Main Street—Kate’s Walk
Main Street retains much of its nineteenth-century flavor. This is the street that sinister brothel madam Kate walks in East of Eden, making weekly bank deposits. The steamy red-light district was near Salinas’s Chinatown, a few blocks east, where the Long Green, the Elite, and the Arno were located. At the corner of Sausal and California streets was the Palace, Jenny’s place in East of Eden. (Jenny’s real name was Mary Jane Reynolds; she died in 1922 and is buried in the Garden of Memories Cemetery.)
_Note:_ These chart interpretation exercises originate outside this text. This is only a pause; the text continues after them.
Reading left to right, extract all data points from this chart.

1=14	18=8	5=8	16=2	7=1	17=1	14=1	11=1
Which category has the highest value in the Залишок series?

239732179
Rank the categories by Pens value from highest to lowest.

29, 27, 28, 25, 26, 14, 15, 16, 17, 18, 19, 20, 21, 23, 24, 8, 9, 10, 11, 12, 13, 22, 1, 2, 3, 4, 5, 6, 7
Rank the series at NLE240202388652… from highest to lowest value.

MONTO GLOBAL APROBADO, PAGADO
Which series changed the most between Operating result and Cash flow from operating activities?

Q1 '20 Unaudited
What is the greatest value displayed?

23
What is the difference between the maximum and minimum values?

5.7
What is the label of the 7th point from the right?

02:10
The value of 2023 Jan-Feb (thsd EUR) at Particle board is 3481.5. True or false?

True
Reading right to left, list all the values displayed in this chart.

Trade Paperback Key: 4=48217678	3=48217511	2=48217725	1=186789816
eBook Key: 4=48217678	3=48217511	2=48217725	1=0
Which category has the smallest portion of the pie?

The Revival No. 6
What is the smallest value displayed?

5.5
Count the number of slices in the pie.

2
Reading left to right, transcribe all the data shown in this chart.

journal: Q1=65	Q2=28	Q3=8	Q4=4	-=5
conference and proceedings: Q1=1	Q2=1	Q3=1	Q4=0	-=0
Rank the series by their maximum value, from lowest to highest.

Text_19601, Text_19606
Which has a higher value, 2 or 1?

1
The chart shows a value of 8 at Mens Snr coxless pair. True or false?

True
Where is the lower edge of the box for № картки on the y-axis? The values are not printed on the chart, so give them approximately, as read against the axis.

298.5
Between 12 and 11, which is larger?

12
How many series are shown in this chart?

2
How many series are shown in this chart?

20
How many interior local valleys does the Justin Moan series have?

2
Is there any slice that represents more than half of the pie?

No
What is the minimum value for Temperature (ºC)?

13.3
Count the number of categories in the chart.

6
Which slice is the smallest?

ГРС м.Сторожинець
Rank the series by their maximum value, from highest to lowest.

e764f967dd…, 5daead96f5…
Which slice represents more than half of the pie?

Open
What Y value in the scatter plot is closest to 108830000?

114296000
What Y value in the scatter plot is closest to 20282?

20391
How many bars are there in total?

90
Kate “always went to the same places—first to the Monterey County Bank where she was admitted behind the shining bars that defended the safe-deposit vault.” Kate’s bank was at 201 Main Street, built in 1907 by architect William Weeks. Kate crossed the street and ”stepped into Porter and Irvine’s” old department store at 210-14 Main Street “and looked at dresses.” At 3:30 she climbed the stairs to the offices over the Farmers’ Mercantile, at 247 Main Street, and went to the doctor’s office, and then stopped at Bell’s Candy, at 242 Main Street, “and bought a two-pound box of mixed chocolates. She never varied her route.” Because the real owner of Bell’s Candy hated houses of ill repute, Steinbeck, turning the screw ever so slightly, had the fictional madam enter the store.